• Information:
Start of Block

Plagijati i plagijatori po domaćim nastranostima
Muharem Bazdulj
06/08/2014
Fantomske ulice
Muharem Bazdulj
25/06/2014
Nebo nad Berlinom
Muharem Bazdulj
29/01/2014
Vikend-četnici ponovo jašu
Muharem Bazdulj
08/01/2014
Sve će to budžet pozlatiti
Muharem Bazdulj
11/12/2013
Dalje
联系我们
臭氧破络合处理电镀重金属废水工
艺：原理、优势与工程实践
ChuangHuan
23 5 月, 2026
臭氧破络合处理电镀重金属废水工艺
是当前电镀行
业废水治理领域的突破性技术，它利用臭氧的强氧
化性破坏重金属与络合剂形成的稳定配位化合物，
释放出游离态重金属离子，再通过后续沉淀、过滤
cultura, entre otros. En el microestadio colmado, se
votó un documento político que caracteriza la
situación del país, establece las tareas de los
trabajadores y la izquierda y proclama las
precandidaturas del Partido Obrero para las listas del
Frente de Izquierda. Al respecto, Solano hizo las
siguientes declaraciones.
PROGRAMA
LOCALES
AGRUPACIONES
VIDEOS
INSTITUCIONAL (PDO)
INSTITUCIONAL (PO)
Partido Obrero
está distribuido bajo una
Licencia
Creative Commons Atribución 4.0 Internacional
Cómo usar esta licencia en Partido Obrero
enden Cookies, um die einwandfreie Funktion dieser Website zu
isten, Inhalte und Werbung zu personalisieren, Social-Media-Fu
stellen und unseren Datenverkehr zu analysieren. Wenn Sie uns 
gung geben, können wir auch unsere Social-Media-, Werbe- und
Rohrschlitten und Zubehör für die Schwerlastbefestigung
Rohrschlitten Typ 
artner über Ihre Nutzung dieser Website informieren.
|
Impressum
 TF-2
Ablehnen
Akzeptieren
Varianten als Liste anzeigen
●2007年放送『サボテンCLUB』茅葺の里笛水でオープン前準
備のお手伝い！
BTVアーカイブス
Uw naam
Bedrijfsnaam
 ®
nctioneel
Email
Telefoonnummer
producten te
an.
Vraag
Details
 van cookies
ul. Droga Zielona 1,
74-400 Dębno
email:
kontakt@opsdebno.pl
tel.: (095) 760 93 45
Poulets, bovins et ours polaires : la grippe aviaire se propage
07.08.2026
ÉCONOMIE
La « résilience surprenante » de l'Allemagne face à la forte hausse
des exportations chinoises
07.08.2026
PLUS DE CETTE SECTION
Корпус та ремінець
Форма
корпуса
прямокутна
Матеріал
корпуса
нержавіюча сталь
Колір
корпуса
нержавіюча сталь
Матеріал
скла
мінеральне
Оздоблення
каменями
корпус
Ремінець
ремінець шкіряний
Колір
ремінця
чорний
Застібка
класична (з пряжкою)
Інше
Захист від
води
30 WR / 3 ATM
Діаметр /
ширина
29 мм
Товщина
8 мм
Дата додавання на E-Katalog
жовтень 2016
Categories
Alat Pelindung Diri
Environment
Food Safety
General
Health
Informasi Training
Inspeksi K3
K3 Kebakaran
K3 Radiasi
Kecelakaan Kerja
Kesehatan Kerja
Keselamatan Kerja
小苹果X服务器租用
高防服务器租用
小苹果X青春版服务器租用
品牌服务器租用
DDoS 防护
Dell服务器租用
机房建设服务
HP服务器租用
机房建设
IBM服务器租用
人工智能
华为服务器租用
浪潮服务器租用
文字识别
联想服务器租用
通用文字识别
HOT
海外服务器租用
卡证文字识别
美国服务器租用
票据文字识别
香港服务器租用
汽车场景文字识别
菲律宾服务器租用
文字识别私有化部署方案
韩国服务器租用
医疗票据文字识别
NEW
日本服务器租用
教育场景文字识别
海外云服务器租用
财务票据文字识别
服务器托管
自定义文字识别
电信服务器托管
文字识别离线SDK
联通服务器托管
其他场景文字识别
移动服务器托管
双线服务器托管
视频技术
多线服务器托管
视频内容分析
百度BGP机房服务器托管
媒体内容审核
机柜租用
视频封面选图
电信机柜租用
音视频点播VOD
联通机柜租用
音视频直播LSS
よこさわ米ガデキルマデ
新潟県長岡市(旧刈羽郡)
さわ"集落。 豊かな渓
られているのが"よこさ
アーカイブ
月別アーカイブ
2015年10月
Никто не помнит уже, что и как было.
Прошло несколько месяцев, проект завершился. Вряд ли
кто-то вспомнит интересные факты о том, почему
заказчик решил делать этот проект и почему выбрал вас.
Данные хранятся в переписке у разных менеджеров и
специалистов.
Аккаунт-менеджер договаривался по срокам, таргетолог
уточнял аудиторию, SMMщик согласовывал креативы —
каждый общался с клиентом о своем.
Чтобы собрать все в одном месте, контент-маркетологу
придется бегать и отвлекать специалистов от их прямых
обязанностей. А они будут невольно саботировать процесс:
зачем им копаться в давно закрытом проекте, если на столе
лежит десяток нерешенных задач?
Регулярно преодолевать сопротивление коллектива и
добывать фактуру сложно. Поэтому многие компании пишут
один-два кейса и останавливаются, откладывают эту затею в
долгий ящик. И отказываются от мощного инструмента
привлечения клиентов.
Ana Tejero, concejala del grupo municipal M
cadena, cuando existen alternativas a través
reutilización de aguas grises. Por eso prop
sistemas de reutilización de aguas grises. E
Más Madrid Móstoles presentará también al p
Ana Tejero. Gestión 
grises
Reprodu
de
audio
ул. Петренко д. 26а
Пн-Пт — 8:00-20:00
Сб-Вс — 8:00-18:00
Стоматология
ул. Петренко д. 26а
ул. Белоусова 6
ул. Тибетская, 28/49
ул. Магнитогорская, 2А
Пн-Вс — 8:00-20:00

End of Block

• Your objective: The lines sought are those in the data above that include the string "grises"; copy each one.

• Answer space:
reutilización de aguas grises. Por eso prop
sistemas de reutilización de aguas grises. E
grises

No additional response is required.